As ATI begins to distribute Non Disclosure Agreements for its upcoming core logic, we though we would fill in the blanks before too much information gets thrown under the carpet (until launch date that is).

The major advantage of RS400 over RS350 is the adoption of a real DirectX 9 IGP. Even though RS350 utilizes a Radeon 9100 Pro for IGP, it is still technically DX8.1. RS400 will integrate the Radeon 9600 Non-Pro GPU onboard, which should give Intel's 915G a run for its money. If ATI's roadmaps are to be trusted, this is a bit of a surprise for us. Our original roadmaps in April market RS480 to launch with DX8.1 instead of DX9. Unfortunately, graphics performance is only the secondary function of an IGP chipset, and thus the northbridge must be up to snuff. ATI's memory controller has been its downfall many times before in the past.

ATI originally claimed DDR2-667 support in time for the RS400 launch so we are in eager anticipation if ATI can deliver this expectation before Intel. Intel has moved its DDR2-667 deployment until Q1'05, but we have to take that deployment with a grain of salt; 925XE sampling starts next week and the next Intel chipset for release after that is scheduled for Q2'05.
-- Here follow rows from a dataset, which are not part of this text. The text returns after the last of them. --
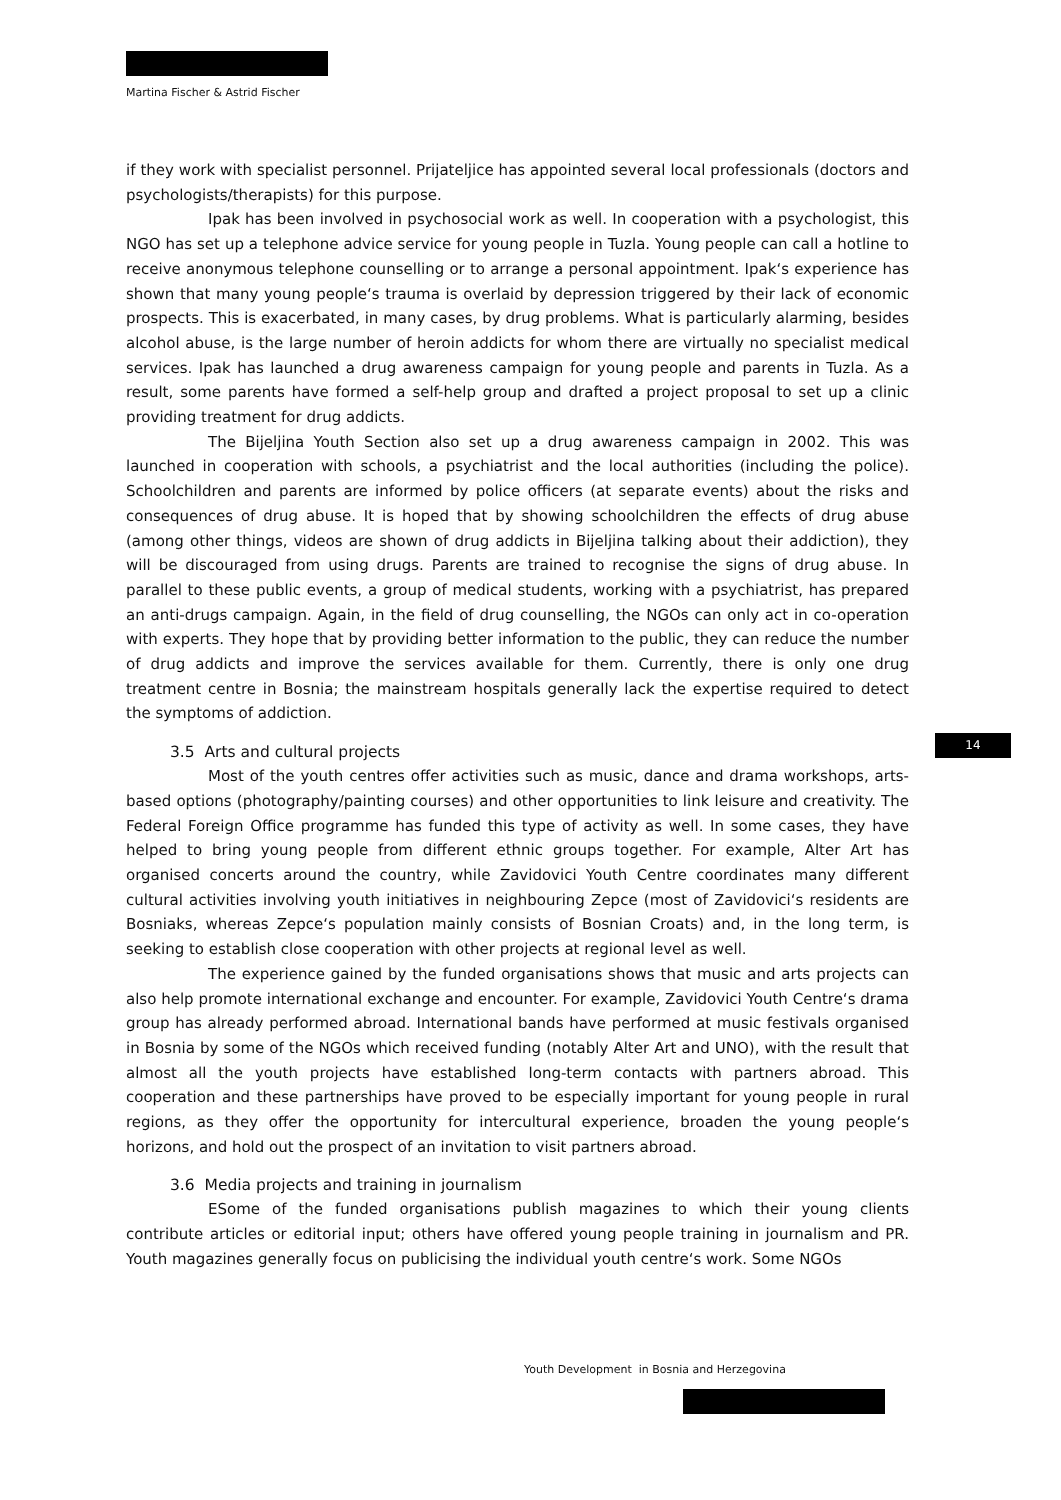Martina Fischer & Astrid Fischer
if they work with specialist personnel. Prijateljice has appointed several local professionals (doctors and psychologists/therapists) for this purpose.
Ipak has been involved in psychosocial work as well. In cooperation with a psychologist, this NGO has set up a telephone advice service for young people in Tuzla. Young people can call a hotline to receive anonymous telephone counselling or to arrange a personal appointment. Ipak‘s experience has shown that many young people‘s trauma is overlaid by depression triggered by their lack of economic prospects. This is exacerbated, in many cases, by drug problems. What is particularly alarming, besides alcohol abuse, is the large number of heroin addicts for whom there are virtually no specialist medical services. Ipak has launched a drug awareness campaign for young people and parents in Tuzla. As a result, some parents have formed a self-help group and drafted a project proposal to set up a clinic providing treatment for drug addicts.
The Bijeljina Youth Section also set up a drug awareness campaign in 2002. This was launched in cooperation with schools, a psychiatrist and the local authorities (including the police). Schoolchildren and parents are informed by police officers (at separate events) about the risks and consequences of drug abuse. It is hoped that by showing schoolchildren the effects of drug abuse (among other things, videos are shown of drug addicts in Bijeljina talking about their addiction), they will be discouraged from using drugs. Parents are trained to recognise the signs of drug abuse. In parallel to these public events, a group of medical students, working with a psychiatrist, has prepared an anti-drugs campaign. Again, in the field of drug counselling, the NGOs can only act in co-operation with experts. They hope that by providing better information to the public, they can reduce the number of drug addicts and improve the services available for them. Currently, there is only one drug treatment centre in Bosnia; the mainstream hospitals generally lack the expertise required to detect the symptoms of addiction.
3.5 Arts and cultural projects
Most of the youth centres offer activities such as music, dance and drama workshops, arts-based options (photography/painting courses) and other opportunities to link leisure and creativity. The Federal Foreign Office programme has funded this type of activity as well. In some cases, they have helped to bring young people from different ethnic groups together. For example, Alter Art has organised concerts around the country, while Zavidovici Youth Centre coordinates many different cultural activities involving youth initiatives in neighbouring Zepce (most of Zavidovici‘s residents are Bosniaks, whereas Zepce‘s population mainly consists of Bosnian Croats) and, in the long term, is seeking to establish close cooperation with other projects at regional level as well.
The experience gained by the funded organisations shows that music and arts projects can also help promote international exchange and encounter. For example, Zavidovici Youth Centre‘s drama group has already performed abroad. International bands have performed at music festivals organised in Bosnia by some of the NGOs which received funding (notably Alter Art and UNO), with the result that almost all the youth projects have established long-term contacts with partners abroad. This cooperation and these partnerships have proved to be especially important for young people in rural regions, as they offer the opportunity for intercultural experience, broaden the young people‘s horizons, and hold out the prospect of an invitation to visit partners abroad.
3.6 Media projects and training in journalism
ESome of the funded organisations publish magazines to which their young clients contribute articles or editorial input; others have offered young people training in journalism and PR. Youth magazines generally focus on publicising the individual youth centre‘s work. Some NGOs
14
Youth Development in Bosnia and Herzegovina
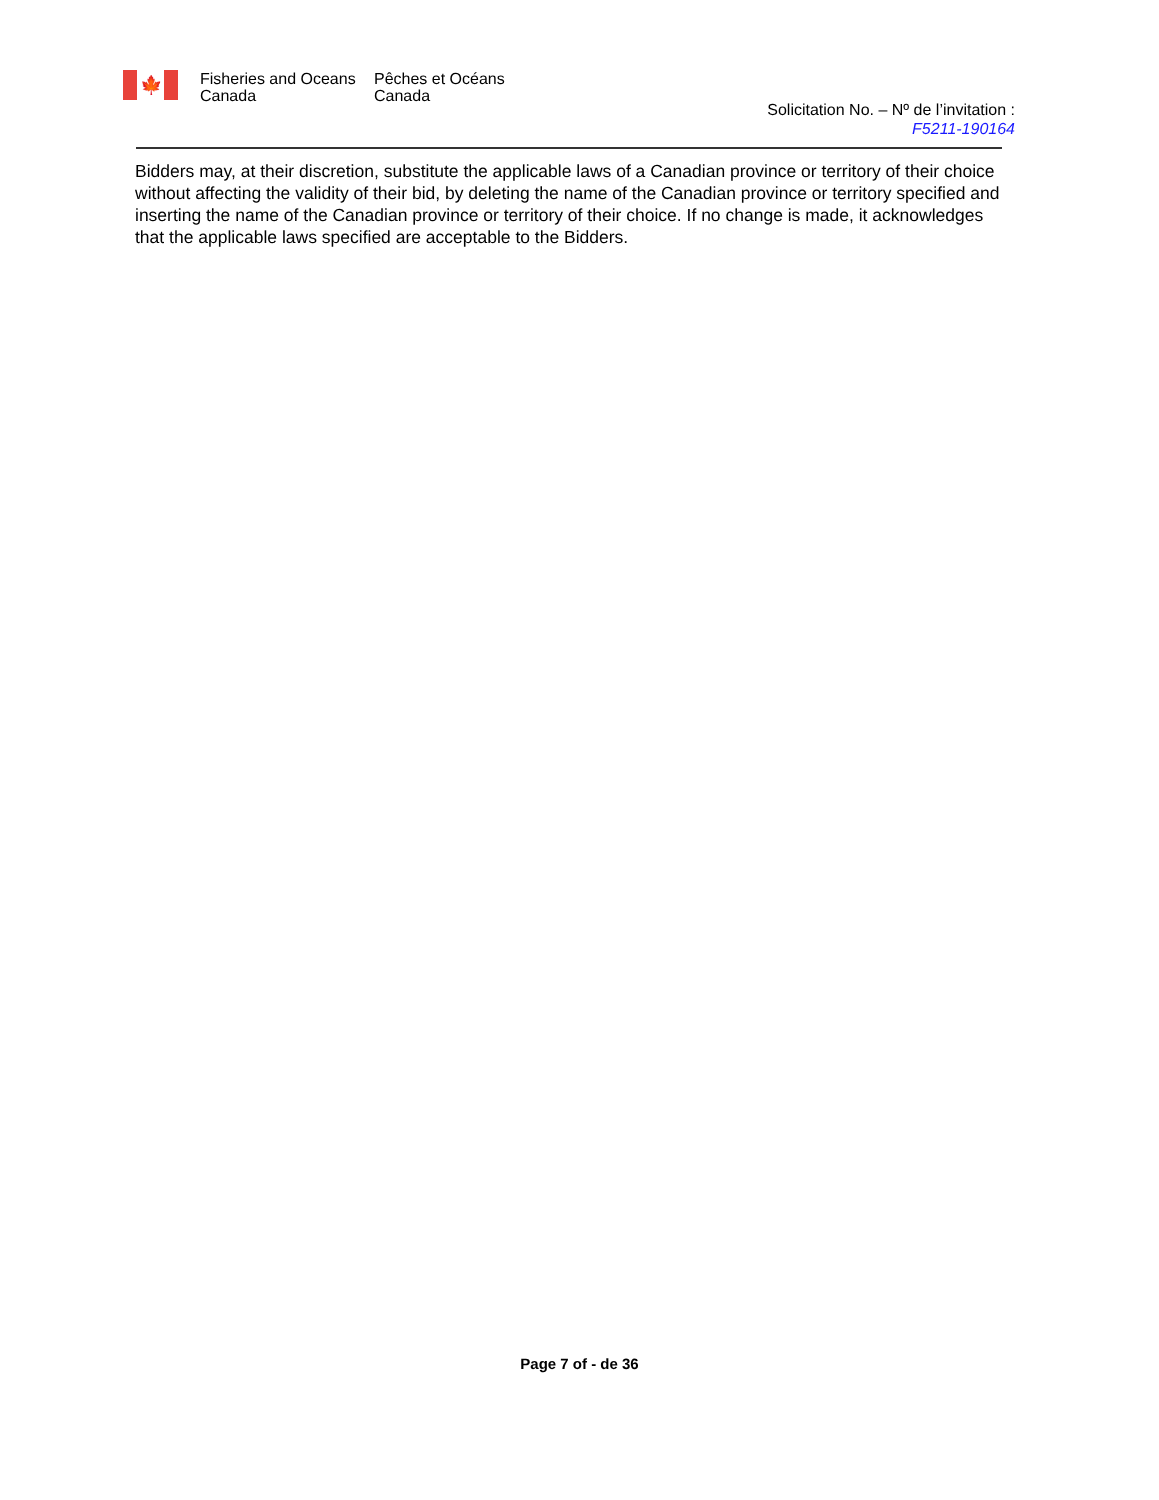🍁
Fisheries and Oceans Canada
Pêches et Océans Canada
Solicitation No. – Nº de l’invitation :
F5211-190164
Bidders may, at their discretion, substitute the applicable laws of a Canadian province or territory of their choice without affecting the validity of their bid, by deleting the name of the Canadian province or territory specified and inserting the name of the Canadian province or territory of their choice. If no change is made, it acknowledges that the applicable laws specified are acceptable to the Bidders.
Page 7 of - de 36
One interesting development is the release of three separate RS400 chipsets; RS400 will continue to act as the dual channel high end solution. RC400 will act as the next step down, with only a single channel memory controller, and then RU400 will be the final low end model with a single channel memory controller and unified memory architecture for the IGP. All RS400 derivatives support DDR2 and DDR1, but no AGP ports.
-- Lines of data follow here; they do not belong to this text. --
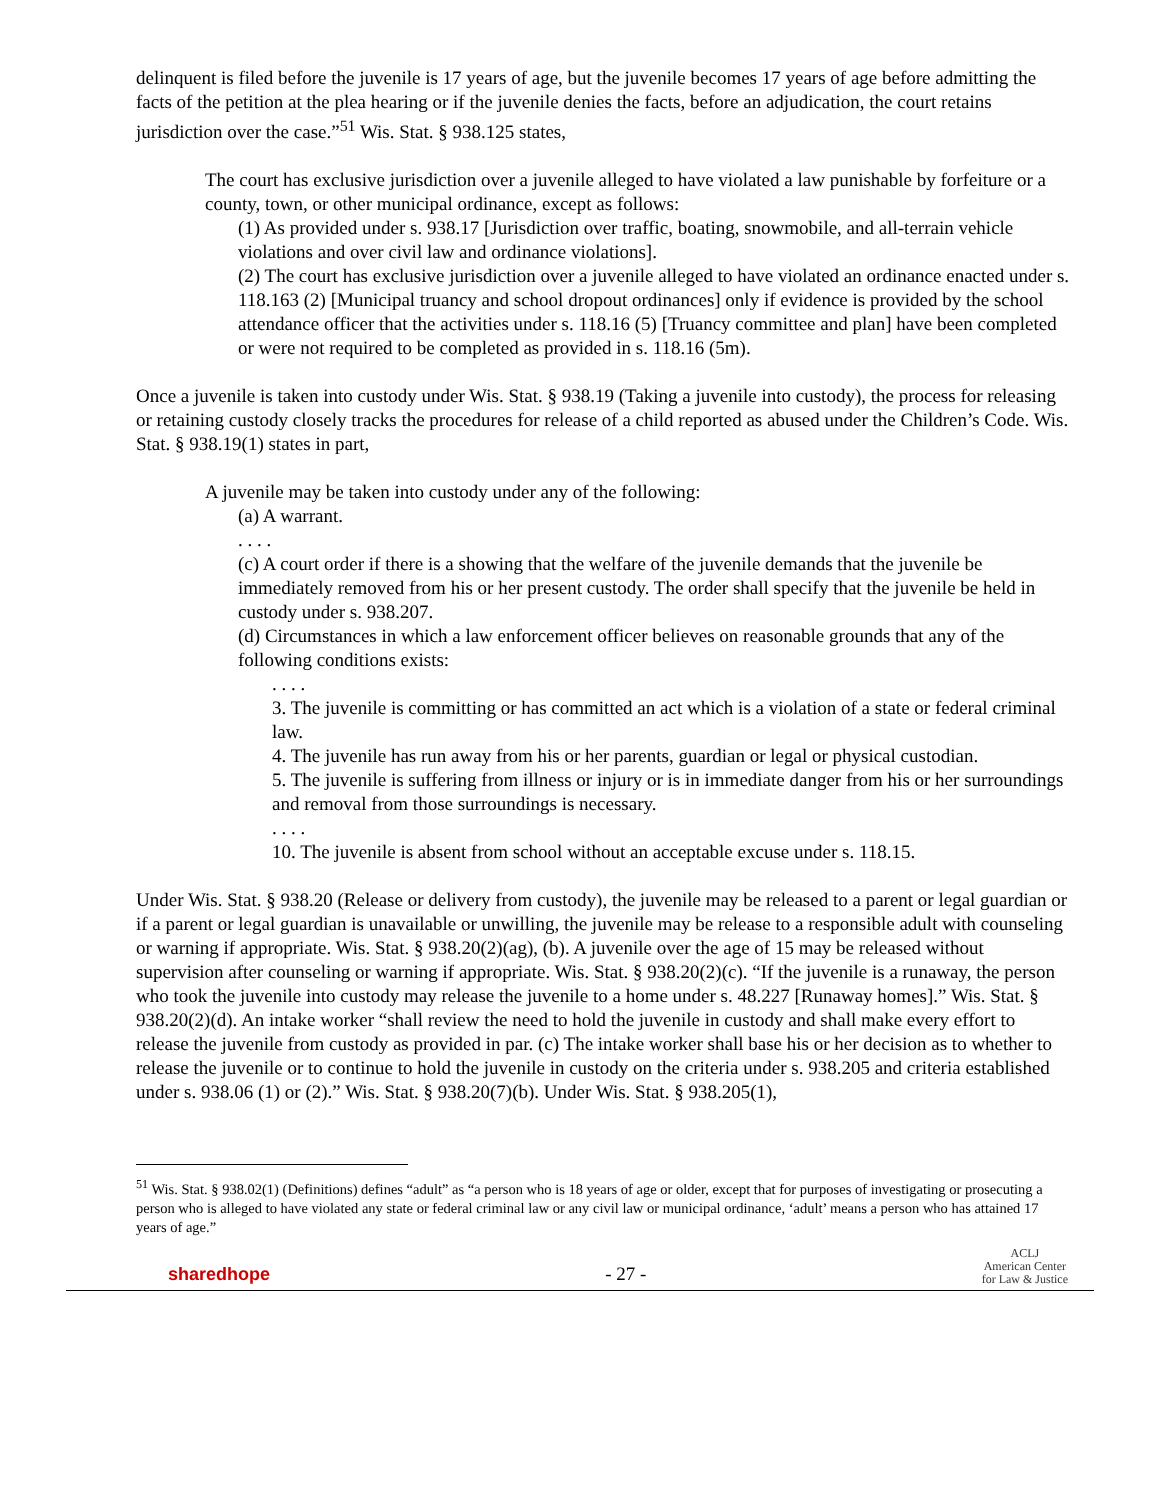delinquent is filed before the juvenile is 17 years of age, but the juvenile becomes 17 years of age before admitting the facts of the petition at the plea hearing or if the juvenile denies the facts, before an adjudication, the court retains jurisdiction over the case.”<sup>51</sup> Wis. Stat. § 938.125 states,
The court has exclusive jurisdiction over a juvenile alleged to have violated a law punishable by forfeiture or a county, town, or other municipal ordinance, except as follows:
(1) As provided under s. 938.17 [Jurisdiction over traffic, boating, snowmobile, and all-terrain vehicle violations and over civil law and ordinance violations].
(2) The court has exclusive jurisdiction over a juvenile alleged to have violated an ordinance enacted under s. 118.163 (2) [Municipal truancy and school dropout ordinances] only if evidence is provided by the school attendance officer that the activities under s. 118.16 (5) [Truancy committee and plan] have been completed or were not required to be completed as provided in s. 118.16 (5m).
Once a juvenile is taken into custody under Wis. Stat. § 938.19 (Taking a juvenile into custody), the process for releasing or retaining custody closely tracks the procedures for release of a child reported as abused under the Children’s Code. Wis. Stat. § 938.19(1) states in part,
A juvenile may be taken into custody under any of the following:
(a) A warrant.
. . . .
(c) A court order if there is a showing that the welfare of the juvenile demands that the juvenile be immediately removed from his or her present custody. The order shall specify that the juvenile be held in custody under s. 938.207.
(d) Circumstances in which a law enforcement officer believes on reasonable grounds that any of the following conditions exists:
. . . .
3. The juvenile is committing or has committed an act which is a violation of a state or federal criminal law.
4. The juvenile has run away from his or her parents, guardian or legal or physical custodian.
5. The juvenile is suffering from illness or injury or is in immediate danger from his or her surroundings and removal from those surroundings is necessary.
. . . .
10. The juvenile is absent from school without an acceptable excuse under s. 118.15.
Under Wis. Stat. § 938.20 (Release or delivery from custody), the juvenile may be released to a parent or legal guardian or if a parent or legal guardian is unavailable or unwilling, the juvenile may be release to a responsible adult with counseling or warning if appropriate. Wis. Stat. § 938.20(2)(ag), (b). A juvenile over the age of 15 may be released without supervision after counseling or warning if appropriate. Wis. Stat. § 938.20(2)(c). “If the juvenile is a runaway, the person who took the juvenile into custody may release the juvenile to a home under s. 48.227 [Runaway homes].” Wis. Stat. § 938.20(2)(d). An intake worker “shall review the need to hold the juvenile in custody and shall make every effort to release the juvenile from custody as provided in par. (c) The intake worker shall base his or her decision as to whether to release the juvenile or to continue to hold the juvenile in custody on the criteria under s. 938.205 and criteria established under s. 938.06 (1) or (2).” Wis. Stat. § 938.20(7)(b). Under Wis. Stat. § 938.205(1),
<sup>51</sup> Wis. Stat. § 938.02(1) (Definitions) defines “adult” as “a person who is 18 years of age or older, except that for purposes of investigating or prosecuting a person who is alleged to have violated any state or federal criminal law or any civil law or municipal ordinance, ‘adult’ means a person who has attained 17 years of age.”
sharedhope - 27 - ACLJ
American Center
for Law & Justice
There are a few things to notice here; one thing have changed since our RS400 announcement several months ago. A-Link II has been replaced by two PCIe lanes so technically the RS400 northbridge is capable of 22 PCIe lanes (1 x16 and 4 x1 lanes). Also notice the lack of a next generation audio codec. Even though the Radeon 9600 is a significant upgrade AC'97 does not look very impressive next to Azalia, Envy and SoundStorm 2.

DDR2-667 is already hitting shelves; will ATI capitalize on their unique position to beat Intel (and perhaps SiS) first to market with official 667MHz memory support?